Desfiles militares suntuosos (exageradamente visibles) y demostrativos,
maniobras de unidades numerosas en los lugares escrutados por la prensa
extranjera, intoxicación por informaciones erróneas destinadas a hacer creer
a los enemigos que se dispone de un potencial de armamento disuasivo, de un
entrenamiento ultraprofesional de los soldados, de un presupuesto militar
desmedido, de armas desconocidas y mortíferas a gran escala, etc. ¿El obje-
tivo de dichas prácticas? Poner al otro en situación de contener su violencia,
de guardarla para sí por la amenaza de tener que enfrentarse a mucha
mayor fuerza y determinación.
Cuando ni la diplomacia ni la disuasión bastan y la guerra fría persiste,
se supera la etapa de la guerra teatralizada para traspasar una línea sin
retorno: el paso a la acción. A menudo la historia pasa por la memoria
registrada de este único estado; se olvida la paz, la serenidad, la ausencia de
acontecimientos negativos, se pasa por encima del trabajo diplomático o la
teoría de la disuasión para llegar al corazón mismo de su materia: la sangre.

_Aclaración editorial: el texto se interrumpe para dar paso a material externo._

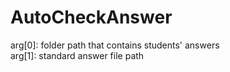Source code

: # AutoCheckAnswer  
arg[0]: folder path that contains students' answers  
arg[1]: standard answer file path 
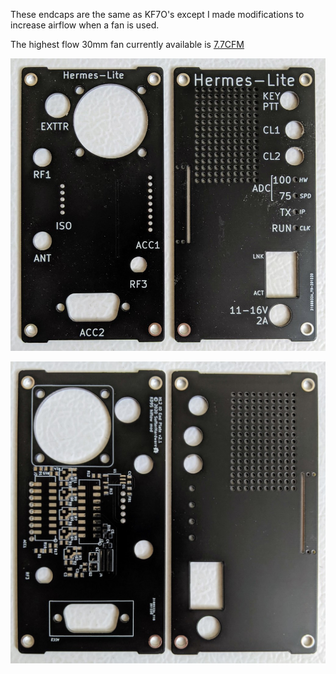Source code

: 

These endcaps are the same as KF7O's except I made modifications to increase airflow when a fan is used.

The highest flow 30mm fan currently available is [7.7CFM](https://www.digikey.com/en/products/detail/mechatronics-fan-group/MR3010E12B-RSR/7606131)

![](./pictures/endcaps_outside.jpg)

![](./pictures/endcaps_inside.jpg)

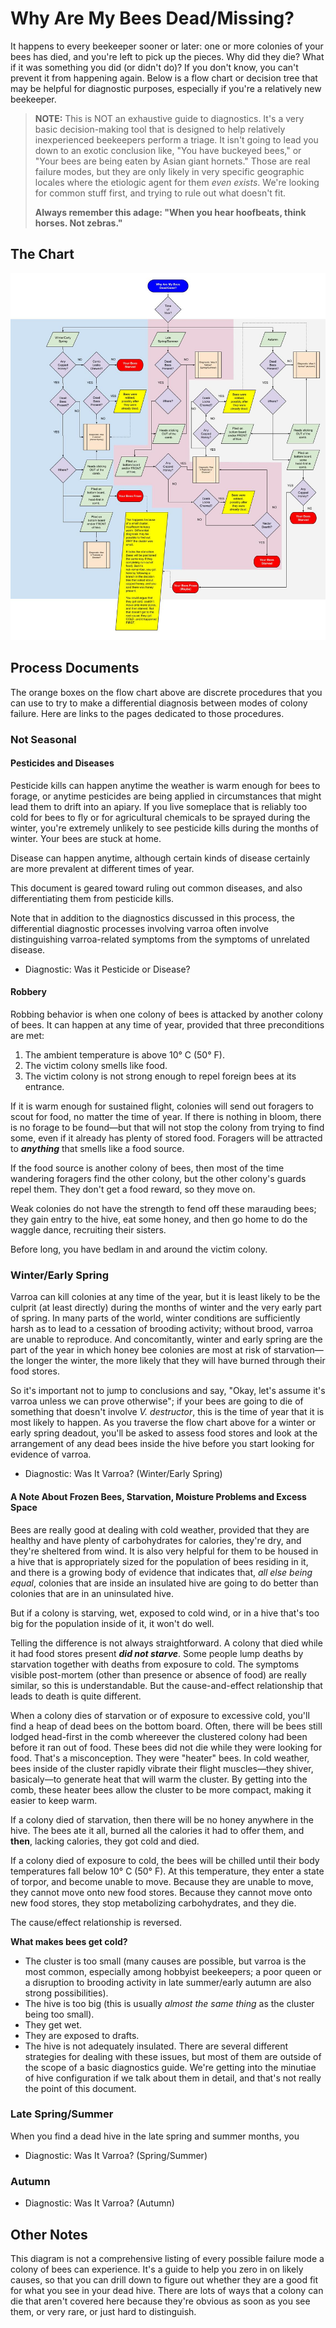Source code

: # Why Are My Bees Dead/Missing?
It happens to every beekeeper sooner or later: one or more colonies of your bees has died, and you're left to pick up the pieces. Why did they die? What if it was something you did (or didn't do)? If you don't know, you can't prevent it from happening again.
Below is a flow chart or decision tree that may be helpful for diagnostic purposes, especially if you're a relatively new beekeeper.
> **NOTE:** This is NOT an exhaustive guide to diagnostics. It's a very basic decision-making tool that is designed to help relatively inexperienced beekeepers perform a triage. It isn't going to lead you down to an exotic conclusion like, "You have buckeyed bees," or "Your bees are being eaten by Asian giant hornets." Those are real failure modes, but they are only likely in very specific geographic locales where the etiologic agent for them _even exists_. We're looking for common stuff first, and trying to rule out what doesn't fit.
> 
> **Always remember this adage: "When you hear hoofbeats, think horses. Not zebras."**

## The Chart
![Image of a flow chart for mortality diagnosis](/images/WhyBeesDie.jpg)
## Process Documents
The orange boxes on the flow chart above are discrete procedures that you can use to try to make a differential diagnosis between modes of colony failure. Here are links to the pages dedicated to those procedures.
### Not Seasonal
#### Pesticides and Diseases
Pesticide kills can happen anytime the weather is warm enough for bees to forage, or anytime pesticides are being applied in circumstances that might lead them to drift into an apiary. If you live someplace that is reliably too cold for bees to fly or for agricultural chemicals to be sprayed during the winter, you're extremely unlikely to see pesticide kills during the months of winter. Your bees are stuck at home.

Disease can happen anytime, although certain kinds of disease certainly are more prevalent at different times of year.

This document is geared toward ruling out common diseases, and also differentiating them from pesticide kills.

Note that in addition to the diagnostics discussed in this process, the differential diagnostic processes involving varroa often involve distinguishing varroa-related symptoms from the symptoms of unrelated disease.
* Diagnostic: Was it Pesticide or Disease?

#### Robbery
Robbing behavior is when one colony of bees is attacked by another colony of bees. It can happen at any time of year, provided that three preconditions are met:
1. The ambient temperature is above 10&deg; C (50&deg; F).
2. The victim colony smells like food.
3. The victim colony is not strong enough to repel foreign bees at its entrance.

If it is warm enough for sustained flight, colonies will send out foragers to scout for food, no matter the time of year. If there is nothing in bloom, there is no forage to be found&mdash;but that will not stop the colony from trying to find some, even if it already has plenty of stored food. Foragers will be attracted to ***anything*** that smells like a food source.

If the food source is another colony of bees, then most of the time wandering foragers find the other colony, but the other colony's guards repel them. They don't get a food reward, so they move on.

Weak colonies do not have the strength to fend off these marauding bees; they gain entry to the hive, eat some honey, and then go home to do the waggle dance, recruiting their sisters.

Before long, you have bedlam in and around the victim colony.

### Winter/Early Spring
Varroa can kill colonies at any time of the year, but it is least likely to be the culprit (at least directly) during the months of winter and the very early part of spring. In many parts of the world, winter conditions are sufficiently harsh as to lead to a cessation of brooding activity; without brood, varroa are unable to reproduce. And concomitantly, winter and early spring are the part of the year in which honey bee colonies are most at risk of starvation&mdash;the longer the winter, the more likely that they will have burned through their food stores.

So it's important not to jump to conclusions and say, "Okay, let's assume it's varroa unless we can prove otherwise"; if your bees are going to die of something that doesn't involve _V. destructor_, this is the time of year that it is most likely to happen. As you traverse the flow chart above for a winter or early spring deadout, you'll be asked to assess food stores and look at the arrangement of any dead bees inside the hive before you start looking for evidence of varroa.
* Diagnostic: Was It Varroa? (Winter/Early Spring)

#### A Note About Frozen Bees, Starvation, Moisture Problems and Excess Space

Bees are really good at dealing with cold weather, provided that they are healthy and have plenty of carbohydrates for calories, they're dry, and they're sheltered from wind. It is also very helpful for them to be housed in a hive that is appropriately sized for the population of bees residing in it, and there is a growing body of evidence that indicates that, _all else being equal_, colonies that are inside an insulated hive are going to do better than colonies that are in an uninsulated hive.

But if a colony is starving, wet, exposed to cold wind, or in a hive that's too big for the population inside of it, it won't do well.

Telling the difference is not always straightforward. A colony that died while it had food stores present ***did not starve***. Some people lump deaths by starvation together with deaths from exposure to cold. The symptoms visible post-mortem (other than presence or absence of food) are really similar, so this is understandable. But the cause-and-effect relationship that leads to death is quite different.

When a colony dies of starvation or of exposure to excessive cold, you'll find a heap of dead bees on the bottom board. Often, there will be bees still lodged head-first in the comb whereever the clustered colony had been before it ran out of food. These bees did not die while they were looking for food. That's a misconception. They were "heater" bees. In cold weather, bees inside of the cluster rapidly vibrate their flight muscles&mdash;they shiver, basicaly&mdash;to generate heat that will warm the cluster. By getting into the comb, these heater bees allow the cluster to be more compact, making it easier to keep warm.

If a colony died of starvation, then there will be no honey anywhere in the hive. The bees ate it all, burned all the calories it had to offer them, and **then**, lacking calories, they got cold and died.

If a colony died of exposure to cold, the bees will be chilled until their body temperatures fall below 10&deg; C (50&deg; F). At this temperature, they enter a state of torpor, and become unable to move. Because they are unable to move, they cannot move onto new food stores. Because they cannot move onto new food stores, they stop metabolizing carbohydrates, and they die.

The cause/effect relationship is reversed.

**What makes bees get cold?**
- The cluster is too small (many causes are possible, but varroa is the most common, especially among hobbyist beekeepers; a poor queen or a disruption to brooding activity in late summer/early autumn are also strong possibilities).
- The hive is too big (this is usually _almost the same thing_ as the cluster being too small).
- They get wet.
- They are exposed to drafts.
- The hive is not adequately insulated.
There are several different strategies for dealing with these issues, but most of them are outside of the scope of a basic diagnostics guide. We're getting into the minutiae of hive configuration if we talk about them in detail, and that's not really the point of this document.

### Late Spring/Summer
When you find a dead hive in the late spring and summer months, you
* Diagnostic: Was It Varroa? (Spring/Summer)
### Autumn
* Diagnostic: Was It Varroa? (Autumn)

## Other Notes
This diagram is not a comprehensive listing of every possible failure mode a colony of bees can experience. It's a guide to help you zero in on likely causes, so that you can drill down to figure out whether they are a good fit for what you see in your dead hive. There are lots of ways that a colony can die that aren't covered here because they're obvious as soon as you see them, or very rare, or just hard to distinguish.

Los beligerantes que toman la iniciativa de liberar las pulsiones de muerte
sobre el terreno de las naciones buscan y encuentran pretextos: el asesinato
de una figura esencial, la transgresión de una frontera, una guerrilla puntual o
persistente, una serie de actos terroristas. En realidad, la decisión ya está
tomada: se trata de enmascarar la renuncia a la palabra y el advenimiento de
la fuerza con montajes, con ficciones contadas a continuación por la historia.